**The task:** Convert everything from the line containing "Ces pages locales prolongent ce service dans" down to the line containing "propre rapide.", both included, into a JSON list of strings with one string per line and blank lines left out.

= = = = =

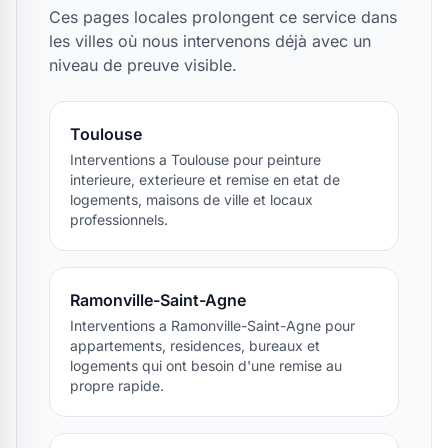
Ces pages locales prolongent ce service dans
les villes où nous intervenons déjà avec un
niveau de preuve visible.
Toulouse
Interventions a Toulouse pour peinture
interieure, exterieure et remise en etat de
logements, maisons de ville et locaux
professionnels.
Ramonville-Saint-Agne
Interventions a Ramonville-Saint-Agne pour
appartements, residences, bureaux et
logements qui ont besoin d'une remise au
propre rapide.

= = = = =

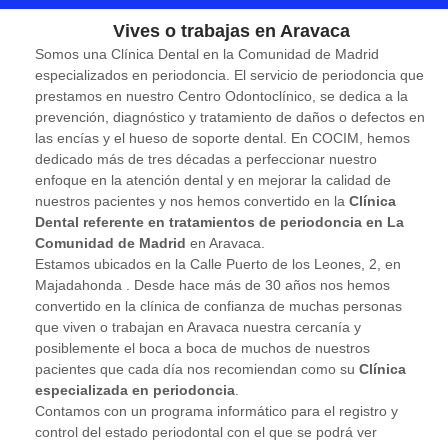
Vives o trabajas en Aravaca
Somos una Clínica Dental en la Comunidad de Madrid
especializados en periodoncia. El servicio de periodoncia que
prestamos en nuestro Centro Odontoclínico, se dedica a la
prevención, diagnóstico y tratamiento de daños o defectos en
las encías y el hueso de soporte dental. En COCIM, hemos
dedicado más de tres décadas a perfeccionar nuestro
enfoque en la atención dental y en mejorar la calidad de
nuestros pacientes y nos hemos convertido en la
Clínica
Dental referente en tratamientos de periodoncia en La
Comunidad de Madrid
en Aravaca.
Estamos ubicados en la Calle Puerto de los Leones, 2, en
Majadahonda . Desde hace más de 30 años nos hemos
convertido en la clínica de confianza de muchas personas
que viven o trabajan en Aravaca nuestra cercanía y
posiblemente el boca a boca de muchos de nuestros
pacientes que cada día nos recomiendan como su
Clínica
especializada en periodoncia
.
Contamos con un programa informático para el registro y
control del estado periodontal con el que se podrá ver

= = = = =

**Your response:**
[
  "Ces pages locales prolongent ce service dans",
  "les villes où nous intervenons déjà avec un",
  "niveau de preuve visible.",
  "Toulouse",
  "Interventions a Toulouse pour peinture",
  "interieure, exterieure et remise en etat de",
  "logements, maisons de ville et locaux",
  "professionnels.",
  "Ramonville-Saint-Agne",
  "Interventions a Ramonville-Saint-Agne pour",
  "appartements, residences, bureaux et",
  "logements qui ont besoin d'une remise au",
  "propre rapide."
]